The Khmer Rouge uniform
Foods ability to console the mind and the body is something to be praised and respected. The meals of the ‘day of death’ shed a bit of light over a very dark day – breakfast not so much, though the guest house we were staying at was charming, the non-functioning AC, constant sound of drilling and poor service and food didn’t give the place a very good rep in our heads. But for lunch we had a delicious clear Taiwanese wanton soup with fresh greens, and for dinner we walked along the sea-front, choosing a French restaurant called ‘bouganvillier’... I walked along to the restaurant with my stomach clenched and my eyes darting to every tuk tuk driver in the area... having scored earlier from our tuk tuk driver, who i’d made the mistake of asking as he knew where we were living – i was quite nervous not knowing whether he was linked to the police, I could imagine returning to our hotel room with five men in uniform ready to tear all my bas apart.. due to the mass corruptness of the police in this country (just a tip, if buying weed, always be wary that the locals could easily be working with the po po which would result in a bit of an unpleasant confrontation and a lot of money) ... I really didn't want the responsibility of ruining our bonding Cambodian holiday – the hurricane of butterflies in my stomach increased in number and i could feel their tiny wings batting everywhere, the constipation from travelling and moving around so much not being of any service to the my nervous state!

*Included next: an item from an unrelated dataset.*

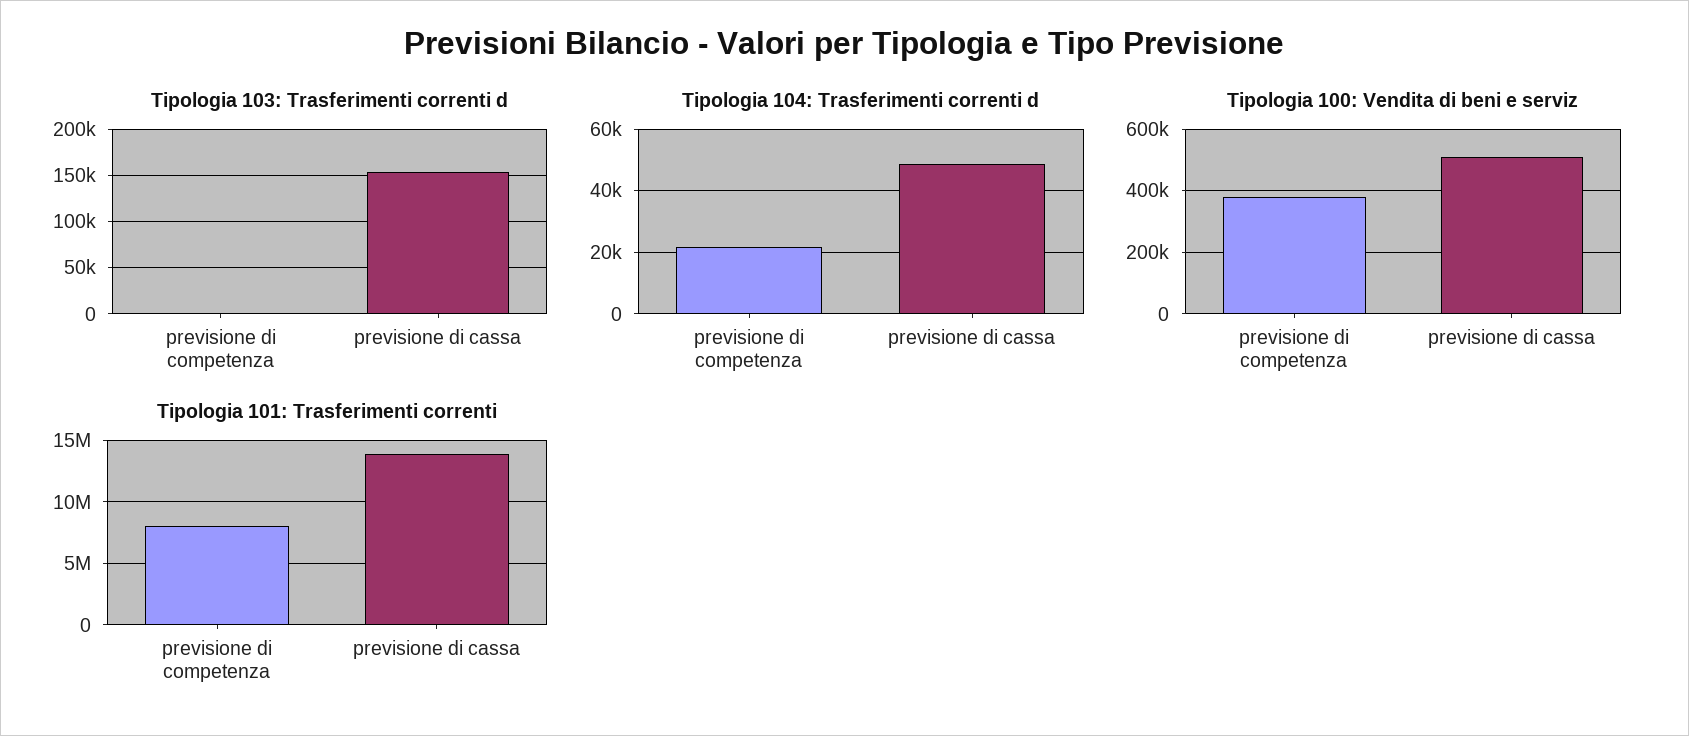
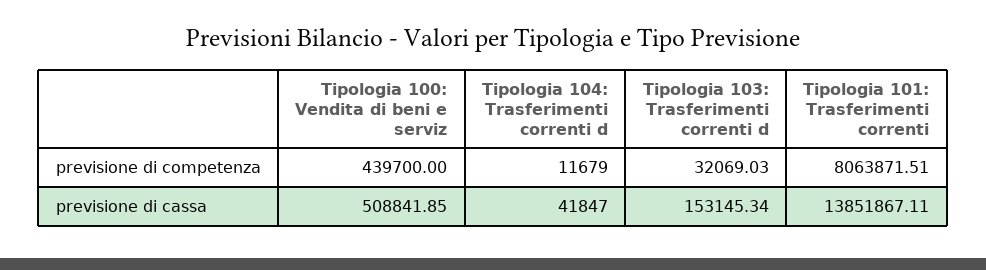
Tipologia 103: Trasferimenti correnti d, previsione di competenza: 0 -> 32069.03
Tipologia 104: Trasferimenti correnti d, previsione di competenza: 22000 -> 11679
Tipologia 104: Trasferimenti correnti d, previsione di cassa: 48000 -> 41847
Tipologia 100: Vendita di beni e serviz, previsione di competenza: 380000 -> 439700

A quick skype sesh with my boyfriend only got my heart racing more so as we walked along passed the pubs and restaurants before choosing Bouganvillier, my mind was scattered and my heart was pumping in my stomach. The ambience of the restaurant was odd, we had a group of French and Cambodian people sitting near us eating from the French-Cambodian buffet, waiters floated around in tail coats but no other customers were in the restaurant creating a slightly ghostly vibe.
 We ordered a glass of red wine to share, duck confit for mum and pan fried salmon with ratatouille for me. The wine was great, and the fresh French bread was delicious, but the food could’ve been vamped up just a tad – dry duck and oily salsa verde wasn’t a good look. We had a treat of ice cream at ‘the blue pumpkin’ a few blocks down, I chose chocolate rocky road (with almonds and raisins) and vanilla with brownie in a cup. Mum treated herself with just one scoop of rocky road in a cone. Mmm sitting by the sea with our ice cream, nostalgically running through childhood stories of sneaking lots of ice cream toppings into my cone under the scoop of ice cream so mum could never see. The grass situation turned out to be fine and I had nothing to worry about, but getting rid of the tuk tuk driver allowed me to breath a deep sigh of relief.